Wednesday, March 14, 2007

You know what they say: If you can't stand the heat...

So I have a dumb question. But I don't know the answer, so I'll ask it anyways.

First, some background: I have both an oven and a toaster oven in my kitchen. For the most part, it is self-evident which item to use for any given task. Items in large containers that need to be cooked for a long time (cookies, pies, casseroles, pizzas, etc.) go into the oven. Small items that need to be briefly heated to a high temperature (slices of bread, leftovers, etc.) can go in the toaster oven.

My question is, when I need to heat a small thing for a very long time, what's the appropriate appliance to use? To give an example, I like doing roasted carrots, which requires preheating the oven (over 5 minutes on the "real" oven, less than a minute on the toaster) and then baking them for close to an hour. Since I'm cooking for one, though, it's small enough that it easily fits in the toaster oven. So which takes more power, cooking for a long time in a real oven or cooking in a long time in a toaster oven?

My gut tells me that it's the real oven... it takes a long time to get heated up, but once it's there, it seems to keep the temperature pretty well, just occasionally kicking the coils back on. By contrast, the electric toaster oven regularly cycles on and off, and I can't imagine that it holds heat as well. I could be wrong, though!

On an almost related question (equally dumb!), is there a reliable way to find out how much power a given appliance draws? I'm particularly curious about my computer, especially if there's a noticeable difference between when it's cranking away and when it's idling.


  1. To the first question, I only have a completely unhelpful anecdote:
    I felt wasteful the other day when all I had to cook in the oven was a yam. If only I had the flour to make beer bread, tree-hugging conscience would have been assuaged.

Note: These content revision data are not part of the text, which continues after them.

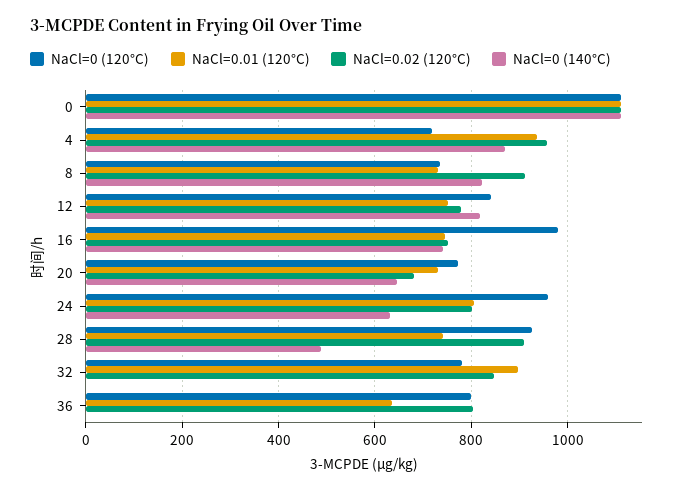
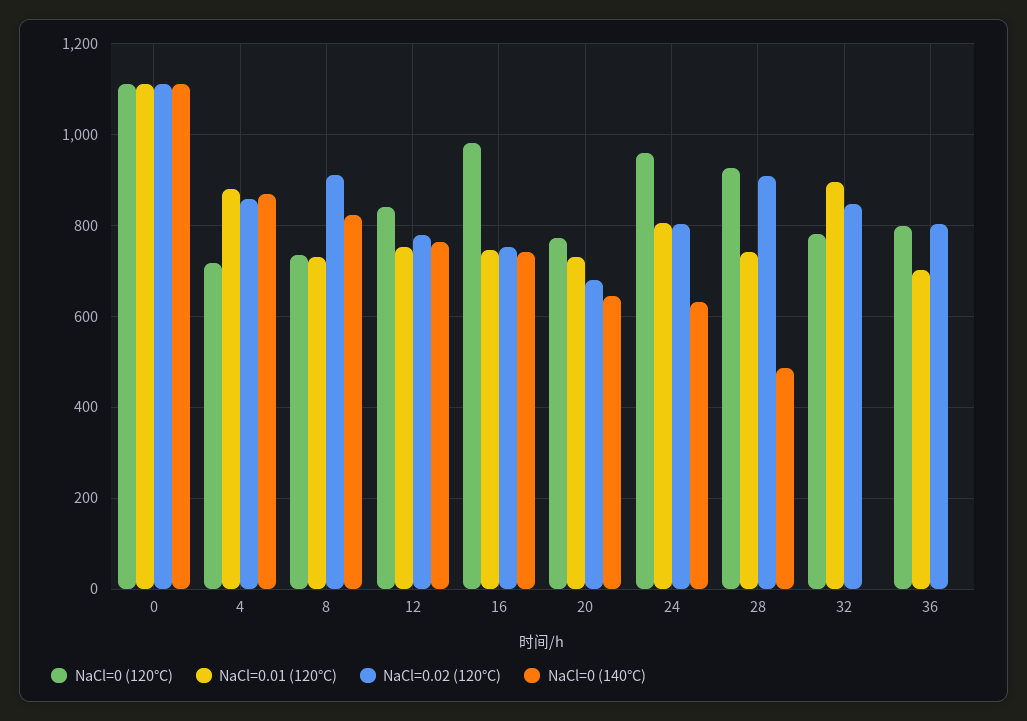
  {
    "NaCl=0 (120°C)": {
      "0": 1120,
      "4": 720,
      "8": 740,
      "12": 840,
      "16": 980,
      "20": 780,
      "24": 960,
      "28": 920,
      "32": 780,
      "36": 800
    },
    "NaCl=0.01 (120°C)": {
      "0": 1120,
-     "4": 940,
+     "4": 880,
      "8": 740,
      "12": 760,
      "16": 740,
      "20": 740,
      "24": 800,
      "28": 740,
      "32": 900,
-     "36": 640
+     "36": 700
    },
    "NaCl=0.02 (120°C)": {
      "0": 1120,
-     "4": 960,
+     "4": 860,
      "8": 920,
      "12": 780,
      "16": 760,
      "20": 680,
      "24": 800,
      "28": 900,
      "32": 840,
      "36": 800
    },
    "NaCl=0 (140°C)": {
      "0": 1120,
      "4": 880,
      "8": 820,
-     "12": 820,
+     "12": 760,
      "16": 740,
      "20": 640,
      "24": 640,
      "28": 480,
      "32": 0,
      "36": 0
    }
  }

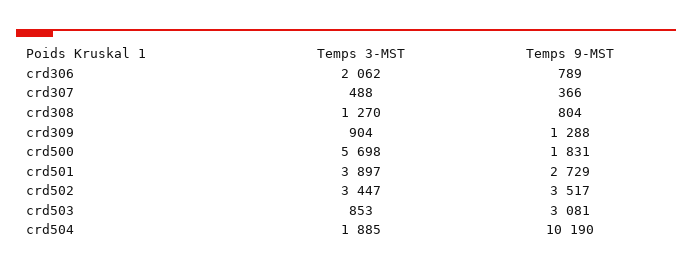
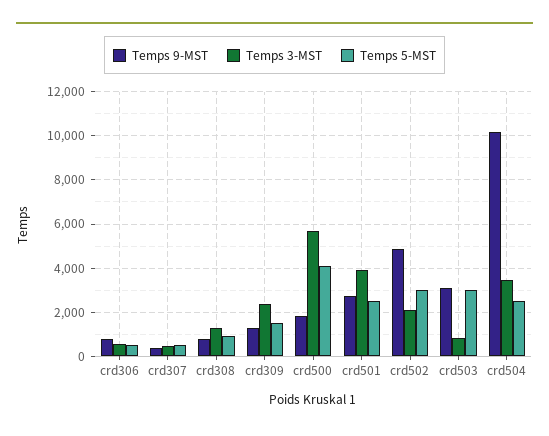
  {
    "Temps 3-MST": {
-     "crd306": 2062,
+     "crd306": 500,
      "crd307": 488,
      "crd308": 1270,
-     "crd309": 904,
+     "crd309": 2500,
      "crd500": 5698,
      "crd501": 3897,
-     "crd502": 3447,
+     "crd502": 2000,
      "crd503": 853,
-     "crd504": 1885
+     "crd504": 3500
    },
    "Temps 9-MST": {
      "crd306": 789,
      "crd307": 366,
      "crd308": 804,
      "crd309": 1288,
      "crd500": 1831,
      "crd501": 2729,
-     "crd502": 3517,
+     "crd502": 5000,
      "crd503": 3081,
      "crd504": 10190
-   }
+   },
+   "Temps 5-MST": {
+     "crd306": 500,
+     "crd307": 500,
+     "crd308": 1000,
+     "crd309": 1500,
+     "crd500": 4000,
+     "crd501": 2500,
+     "crd502": 3000,
+     "crd503": 3000,
+     "crd504": 2500
+   }
  }

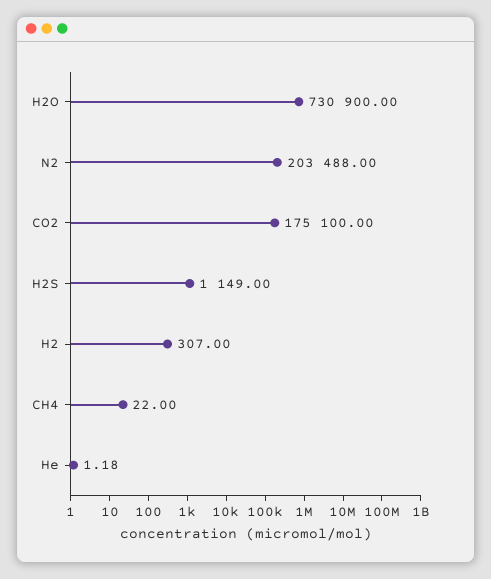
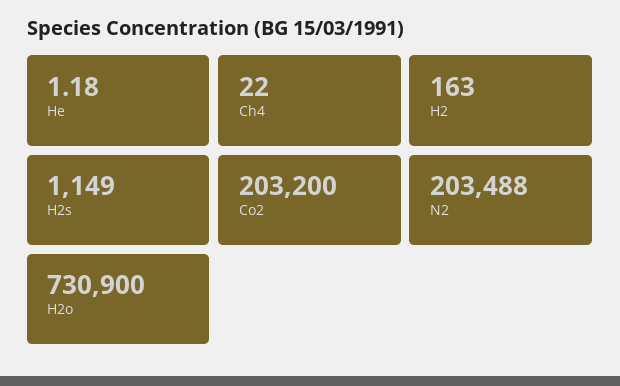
  {
    "H2O": 730900,
    "N2": 203488,
-   "CO2": 175100,
+   "CO2": 203200,
    "H2S": 1149,
-   "H2": 307,
+   "H2": 163,
    "CH4": 22,
    "He": 1.18
  }

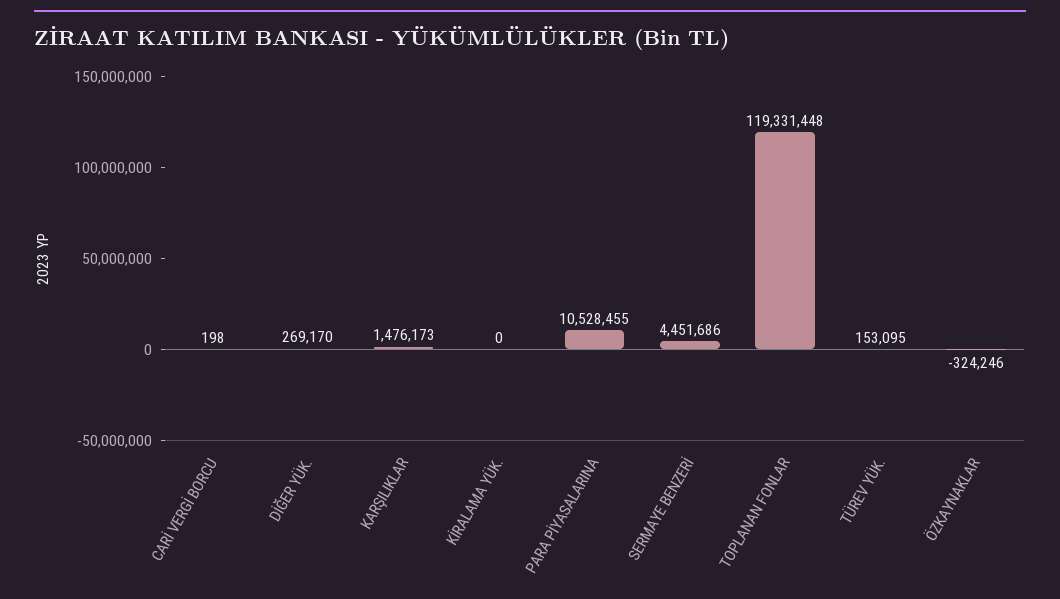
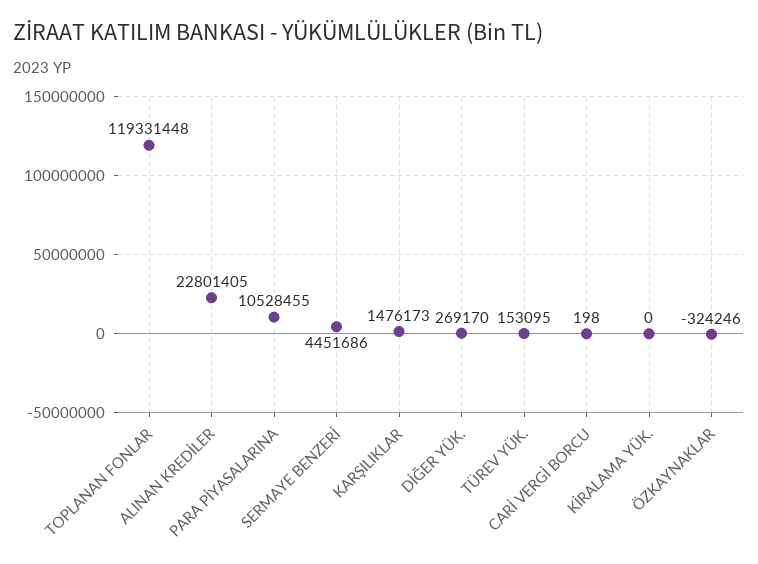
  {
    "CARİ VERGİ BORCU": 198,
    "DİĞER YÜK.": 269170,
    "KARŞILIKLAR": 1476173,
    "KİRALAMA YÜK.": 0,
    "PARA PİYASALARINA": 10528455,
    "SERMAYE BENZERİ": 4451686,
    "TOPLANAN FONLAR": 119331448,
    "TÜREV YÜK.": 153095,
-   "ÖZKAYNAKLAR": -324246
+   "ÖZKAYNAKLAR": -324246,
+   "ALINAN KREDİLER": 22801405
  }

    For the second, this might be what you're after. Also, being in the Bay Area, you could try talking to the Mythbusters, I'm sure they have something that'd do in a pinch.

  2. Thanks! And I totally know how you felt - I've had the oven going for a single sweet potato, individual pot pie, and the like. I'm at peace with it, I just want to make sure that this inherently wasteful project produces as little waste as possible.

    Speaking of which, that Kill-a-Watt thing looks really useful! I may need to grab one of those. The only shame is, I don't think it'll help me determine how much power my oven uses. Maybe I can still call in the Mythbusters for that...

  3. You have far too much time on your hands, my friend. You should be worrying about far more important queries such as "How much wood could a woodchuck chuck if a woodchuck could chuck wood?" or "What is the airspeed velocity of an unladen swallow?"